Exercise instructions:
Could you copy every record exactly as it appears?

Start of Dataset entries

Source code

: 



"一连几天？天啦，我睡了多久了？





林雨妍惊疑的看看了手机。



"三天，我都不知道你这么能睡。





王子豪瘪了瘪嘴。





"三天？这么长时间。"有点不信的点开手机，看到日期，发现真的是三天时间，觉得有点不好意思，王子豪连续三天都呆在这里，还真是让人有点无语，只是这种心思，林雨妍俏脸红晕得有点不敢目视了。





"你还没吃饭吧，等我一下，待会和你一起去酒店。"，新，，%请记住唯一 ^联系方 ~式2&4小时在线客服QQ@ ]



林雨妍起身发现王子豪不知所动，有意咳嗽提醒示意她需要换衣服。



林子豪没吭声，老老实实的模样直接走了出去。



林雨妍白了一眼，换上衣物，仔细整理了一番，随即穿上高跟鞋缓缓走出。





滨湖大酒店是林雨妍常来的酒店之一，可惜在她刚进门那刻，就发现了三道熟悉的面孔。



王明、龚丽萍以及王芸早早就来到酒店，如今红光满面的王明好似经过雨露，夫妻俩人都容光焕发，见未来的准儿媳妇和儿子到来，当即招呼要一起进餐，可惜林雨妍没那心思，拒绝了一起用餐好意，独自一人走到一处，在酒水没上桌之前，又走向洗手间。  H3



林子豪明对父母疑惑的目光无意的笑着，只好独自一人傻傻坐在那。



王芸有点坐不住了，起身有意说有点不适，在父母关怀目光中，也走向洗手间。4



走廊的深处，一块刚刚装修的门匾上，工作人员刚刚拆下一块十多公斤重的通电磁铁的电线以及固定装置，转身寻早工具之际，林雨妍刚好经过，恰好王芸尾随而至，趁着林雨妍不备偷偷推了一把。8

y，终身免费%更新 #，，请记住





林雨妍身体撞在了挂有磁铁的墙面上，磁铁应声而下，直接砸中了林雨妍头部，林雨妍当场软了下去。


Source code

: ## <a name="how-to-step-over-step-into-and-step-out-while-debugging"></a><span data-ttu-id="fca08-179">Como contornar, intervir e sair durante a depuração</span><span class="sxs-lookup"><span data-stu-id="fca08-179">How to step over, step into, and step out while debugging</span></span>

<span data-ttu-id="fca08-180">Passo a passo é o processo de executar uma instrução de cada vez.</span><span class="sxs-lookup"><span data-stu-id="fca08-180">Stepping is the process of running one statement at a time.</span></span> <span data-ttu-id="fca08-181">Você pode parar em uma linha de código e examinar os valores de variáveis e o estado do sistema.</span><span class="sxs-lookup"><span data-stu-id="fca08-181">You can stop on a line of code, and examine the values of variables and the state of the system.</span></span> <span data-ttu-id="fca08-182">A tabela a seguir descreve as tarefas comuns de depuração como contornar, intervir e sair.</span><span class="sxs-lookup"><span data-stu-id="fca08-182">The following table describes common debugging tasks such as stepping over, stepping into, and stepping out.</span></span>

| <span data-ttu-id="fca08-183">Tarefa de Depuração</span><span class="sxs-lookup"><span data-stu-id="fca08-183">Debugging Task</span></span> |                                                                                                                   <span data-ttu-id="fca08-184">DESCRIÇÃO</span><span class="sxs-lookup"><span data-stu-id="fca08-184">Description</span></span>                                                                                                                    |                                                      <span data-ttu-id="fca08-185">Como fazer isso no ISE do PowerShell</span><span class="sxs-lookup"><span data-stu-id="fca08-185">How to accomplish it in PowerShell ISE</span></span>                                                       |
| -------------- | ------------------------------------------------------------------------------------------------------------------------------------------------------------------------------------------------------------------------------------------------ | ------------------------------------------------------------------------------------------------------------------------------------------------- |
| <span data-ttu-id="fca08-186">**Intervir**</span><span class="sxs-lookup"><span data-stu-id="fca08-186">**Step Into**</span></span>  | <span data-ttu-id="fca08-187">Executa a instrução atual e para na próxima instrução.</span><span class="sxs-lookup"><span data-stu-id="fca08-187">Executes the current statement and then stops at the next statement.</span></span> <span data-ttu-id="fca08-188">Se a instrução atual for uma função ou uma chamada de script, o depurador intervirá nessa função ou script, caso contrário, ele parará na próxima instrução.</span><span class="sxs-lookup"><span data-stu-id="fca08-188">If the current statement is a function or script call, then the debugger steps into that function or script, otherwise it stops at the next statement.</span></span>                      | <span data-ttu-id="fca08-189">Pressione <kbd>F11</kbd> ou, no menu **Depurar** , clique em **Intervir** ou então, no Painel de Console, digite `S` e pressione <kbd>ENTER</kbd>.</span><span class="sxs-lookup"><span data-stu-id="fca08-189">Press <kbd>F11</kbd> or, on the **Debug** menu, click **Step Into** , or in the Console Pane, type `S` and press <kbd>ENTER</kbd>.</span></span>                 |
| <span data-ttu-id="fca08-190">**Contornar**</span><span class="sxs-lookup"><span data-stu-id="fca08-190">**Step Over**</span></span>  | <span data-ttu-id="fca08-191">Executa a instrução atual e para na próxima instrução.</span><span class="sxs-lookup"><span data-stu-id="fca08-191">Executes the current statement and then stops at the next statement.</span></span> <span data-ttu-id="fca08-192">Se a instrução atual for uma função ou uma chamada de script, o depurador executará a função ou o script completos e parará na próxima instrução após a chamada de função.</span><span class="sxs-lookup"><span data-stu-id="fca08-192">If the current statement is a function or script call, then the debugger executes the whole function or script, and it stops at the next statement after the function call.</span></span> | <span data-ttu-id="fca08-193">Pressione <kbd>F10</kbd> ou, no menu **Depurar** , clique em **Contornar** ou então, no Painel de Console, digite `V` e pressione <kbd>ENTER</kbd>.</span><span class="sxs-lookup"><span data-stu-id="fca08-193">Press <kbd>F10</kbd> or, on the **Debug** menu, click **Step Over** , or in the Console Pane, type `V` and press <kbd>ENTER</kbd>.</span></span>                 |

End of Dataset entries

Solution to this problem:
Source code

: 



"一连几天？天啦，我睡了多久了？





林雨妍惊疑的看看了手机。



"三天，我都不知道你这么能睡。





王子豪瘪了瘪嘴。





"三天？这么长时间。"有点不信的点开手机，看到日期，发现真的是三天时间，觉得有点不好意思，王子豪连续三天都呆在这里，还真是让人有点无语，只是这种心思，林雨妍俏脸红晕得有点不敢目视了。





"你还没吃饭吧，等我一下，待会和你一起去酒店。"，新，，%请记住唯一 ^联系方 ~式2&4小时在线客服QQ@ ]



林雨妍起身发现王子豪不知所动，有意咳嗽提醒示意她需要换衣服。



林子豪没吭声，老老实实的模样直接走了出去。



林雨妍白了一眼，换上衣物，仔细整理了一番，随即穿上高跟鞋缓缓走出。





滨湖大酒店是林雨妍常来的酒店之一，可惜在她刚进门那刻，就发现了三道熟悉的面孔。



王明、龚丽萍以及王芸早早就来到酒店，如今红光满面的王明好似经过雨露，夫妻俩人都容光焕发，见未来的准儿媳妇和儿子到来，当即招呼要一起进餐，可惜林雨妍没那心思，拒绝了一起用餐好意，独自一人走到一处，在酒水没上桌之前，又走向洗手间。  H3



林子豪明对父母疑惑的目光无意的笑着，只好独自一人傻傻坐在那。



王芸有点坐不住了，起身有意说有点不适，在父母关怀目光中，也走向洗手间。4



走廊的深处，一块刚刚装修的门匾上，工作人员刚刚拆下一块十多公斤重的通电磁铁的电线以及固定装置，转身寻早工具之际，林雨妍刚好经过，恰好王芸尾随而至，趁着林雨妍不备偷偷推了一把。8

y，终身免费%更新 #，，请记住





林雨妍身体撞在了挂有磁铁的墙面上，磁铁应声而下，直接砸中了林雨妍头部，林雨妍当场软了下去。


Source code

: ## <a name="how-to-step-over-step-into-and-step-out-while-debugging"></a><span data-ttu-id="fca08-179">Como contornar, intervir e sair durante a depuração</span><span class="sxs-lookup"><span data-stu-id="fca08-179">How to step over, step into, and step out while debugging</span></span>

<span data-ttu-id="fca08-180">Passo a passo é o processo de executar uma instrução de cada vez.</span><span class="sxs-lookup"><span data-stu-id="fca08-180">Stepping is the process of running one statement at a time.</span></span> <span data-ttu-id="fca08-181">Você pode parar em uma linha de código e examinar os valores de variáveis e o estado do sistema.</span><span class="sxs-lookup"><span data-stu-id="fca08-181">You can stop on a line of code, and examine the values of variables and the state of the system.</span></span> <span data-ttu-id="fca08-182">A tabela a seguir descreve as tarefas comuns de depuração como contornar, intervir e sair.</span><span class="sxs-lookup"><span data-stu-id="fca08-182">The following table describes common debugging tasks such as stepping over, stepping into, and stepping out.</span></span>

| <span data-ttu-id="fca08-183">Tarefa de Depuração</span><span class="sxs-lookup"><span data-stu-id="fca08-183">Debugging Task</span></span> |                                                                                                                   <span data-ttu-id="fca08-184">DESCRIÇÃO</span><span class="sxs-lookup"><span data-stu-id="fca08-184">Description</span></span>                                                                                                                    |                                                      <span data-ttu-id="fca08-185">Como fazer isso no ISE do PowerShell</span><span class="sxs-lookup"><span data-stu-id="fca08-185">How to accomplish it in PowerShell ISE</span></span>                                                       |
| -------------- | ------------------------------------------------------------------------------------------------------------------------------------------------------------------------------------------------------------------------------------------------ | ------------------------------------------------------------------------------------------------------------------------------------------------- |
| <span data-ttu-id="fca08-186">**Intervir**</span><span class="sxs-lookup"><span data-stu-id="fca08-186">**Step Into**</span></span>  | <span data-ttu-id="fca08-187">Executa a instrução atual e para na próxima instrução.</span><span class="sxs-lookup"><span data-stu-id="fca08-187">Executes the current statement and then stops at the next statement.</span></span> <span data-ttu-id="fca08-188">Se a instrução atual for uma função ou uma chamada de script, o depurador intervirá nessa função ou script, caso contrário, ele parará na próxima instrução.</span><span class="sxs-lookup"><span data-stu-id="fca08-188">If the current statement is a function or script call, then the debugger steps into that function or script, otherwise it stops at the next statement.</span></span>                      | <span data-ttu-id="fca08-189">Pressione <kbd>F11</kbd> ou, no menu **Depurar** , clique em **Intervir** ou então, no Painel de Console, digite `S` e pressione <kbd>ENTER</kbd>.</span><span class="sxs-lookup"><span data-stu-id="fca08-189">Press <kbd>F11</kbd> or, on the **Debug** menu, click **Step Into** , or in the Console Pane, type `S` and press <kbd>ENTER</kbd>.</span></span>                 |
| <span data-ttu-id="fca08-190">**Contornar**</span><span class="sxs-lookup"><span data-stu-id="fca08-190">**Step Over**</span></span>  | <span data-ttu-id="fca08-191">Executa a instrução atual e para na próxima instrução.</span><span class="sxs-lookup"><span data-stu-id="fca08-191">Executes the current statement and then stops at the next statement.</span></span> <span data-ttu-id="fca08-192">Se a instrução atual for uma função ou uma chamada de script, o depurador executará a função ou o script completos e parará na próxima instrução após a chamada de função.</span><span class="sxs-lookup"><span data-stu-id="fca08-192">If the current statement is a function or script call, then the debugger executes the whole function or script, and it stops at the next statement after the function call.</span></span> | <span data-ttu-id="fca08-193">Pressione <kbd>F10</kbd> ou, no menu **Depurar** , clique em **Contornar** ou então, no Painel de Console, digite `V` e pressione <kbd>ENTER</kbd>.</span><span class="sxs-lookup"><span data-stu-id="fca08-193">Press <kbd>F10</kbd> or, on the **Debug** menu, click **Step Over** , or in the Console Pane, type `V` and press <kbd>ENTER</kbd>.</span></span>                 |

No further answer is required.